#### Problem description:
Without reproducing any picture, copy the records word for word.

======== Entries supplied

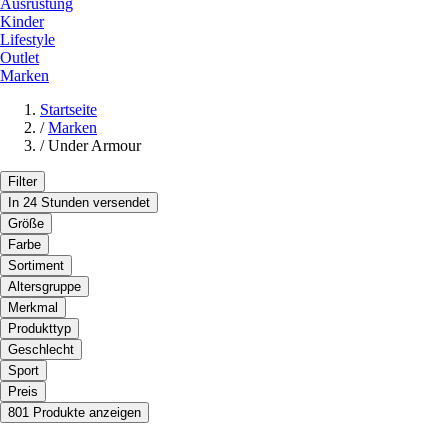
Ausrüstung
Kinder
Lifestyle
Outlet
Marken
Startseite
/
Marken
/
Under Armour
Filter
In 24 Stunden versendet
Größe
Farbe
Sortiment
Altersgruppe
Merkmal
Produkttyp
Geschlecht
Sport
Preis
801 Produkte anzeigen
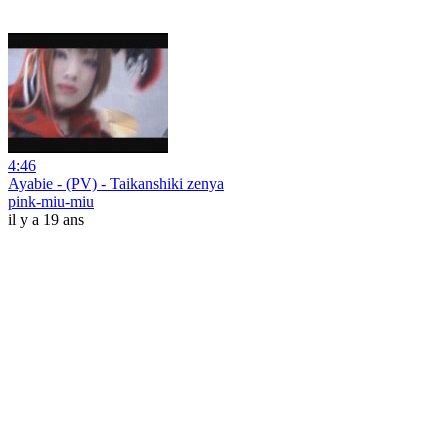
4:46
Ayabie - (PV) - Taikanshiki zenya
pink-miu-miu
il y a 19 ans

================

#### Final answer:
Ausrüstung
Kinder
Lifestyle
Outlet
Marken
Startseite
/
Marken
/
Under Armour
Filter
In 24 Stunden versendet
Größe
Farbe
Sortiment
Altersgruppe
Merkmal
Produkttyp
Geschlecht
Sport
Preis
801 Produkte anzeigen
4:46
Ayabie - (PV) - Taikanshiki zenya
pink-miu-miu
il y a 19 ans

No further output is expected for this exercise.